You can easlity understand this if you try to analyze the data type of either variables. Consider a sample code

#include <stdio.h>
#include <stdlib.h>

    int main(){
            int * ptr = malloc(4);
            *ptr = 254;
            char **ch = (char **)ptr;
            printf("\n%x\n",**ch);
    }

To check, if you compile and step through a debugger, you can see,

5           int * ptr = malloc(4);
(gdb) s
6           *ptr = 254;
(gdb) 
7           char **ch = (char **)ptr;
(gdb) p ptr
$1 = (int *) 0x804a008
(gdb) p ch
$2 = (char **) 0xa7c600
(gdb) p *ch
$3 = 0x57e58955 <Address 0x57e58955 out of bounds>
(gdb) p **ch
Cannot access memory at address 0x57e58955

Answer 2

The variable ptr is uninitialized.

A pointer is a variable which stores address.

Here the variable ptr is not initialized to any value.

When it tries to access ptr it crashes for sure.

Because ptr has a junk address value, and you are trying to access that.

With the given code, that must be the issue.

But the issue is not with the type conversion to char**.

Answer 3

Few things needs to be set right in your code:

1. ptr is a pointer and it should point to some memory location in your case it is not doing so.So you need to allocate some memory and then you need to access the pointer.
2. You are trying to use a character pointer to point to integer pointer. Now this character pointer will have only 1 byte of data to access and not more than that.(Size of integer variable may vary on different platform).

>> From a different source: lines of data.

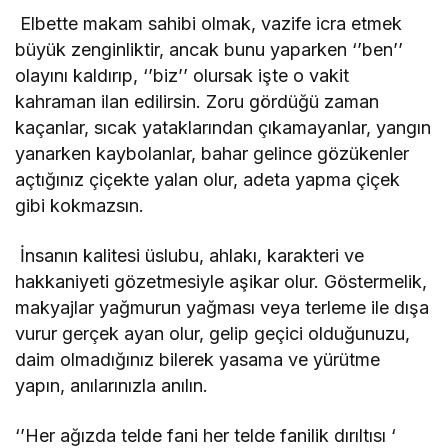
Elbette makam sahibi olmak, vazife icra etmek
büyük zenginliktir, ancak bunu yaparken ‘’ben’’
olayını kaldırıp, ‘’biz’’ olursak işte o vakit
kahraman ilan edilirsin. Zoru gördüğü zaman
kaçanlar, sıcak yataklarından çıkamayanlar, yangın
yanarken kaybolanlar, bahar gelince gözükenler
açtığınız çiçekte yalan olur, adeta yapma çiçek
gibi kokmazsın.
İnsanın kalitesi üslubu, ahlakı, karakteri ve
hakkaniyeti gözetmesiyle aşikar olur. Göstermelik,
makyajlar yağmurun yağması veya terleme ile dışa
vurur gerçek ayan olur, gelip geçici olduğunuzu,
daim olmadığınız bilerek yasama ve yürütme
yapın, anılarınızla anılın.
‘’Her ağızda telde fani her telde fanilik dırıltısı ‘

Take a look at the below code: Let's say you assign some memory dynamically using malloc or use a pointer to point to some location as shown below.

#include<stdio.h>
#include<string.h>
   int main(){
      int a =10;
      int * ptr = &a; 
      *ptr = 81;/* ASCII value of Q is 81 */
      printf("%d\n",a);
      char **ch = (char **)&ptr;/* Pointer pointing to a pointer */
      printf("%c\n",**ch);/* You will see Q getting printed */
      /* Now if you want to modify the value of a it can be done */
      **ch = 'R';
      printf("%d\n",a); /* The value stored in a will be 82 ASCII value of R */
      printf("%c\n",**ch);
      printf("%d\n",**ch); /* You should get 82 here */
      /* Now lets say you try to set a to value 290 */
      a = 290;
      printf("%d\n",a);/* You get 290 here */
      printf("%d\n",**ch); /* Sorry you won't get 290 here */ 
      printf("%c\n",**ch); 
      /* Since only 1 byte is what char pointer can access you get equivalent ASCII value for the value matching 8 bits */
   }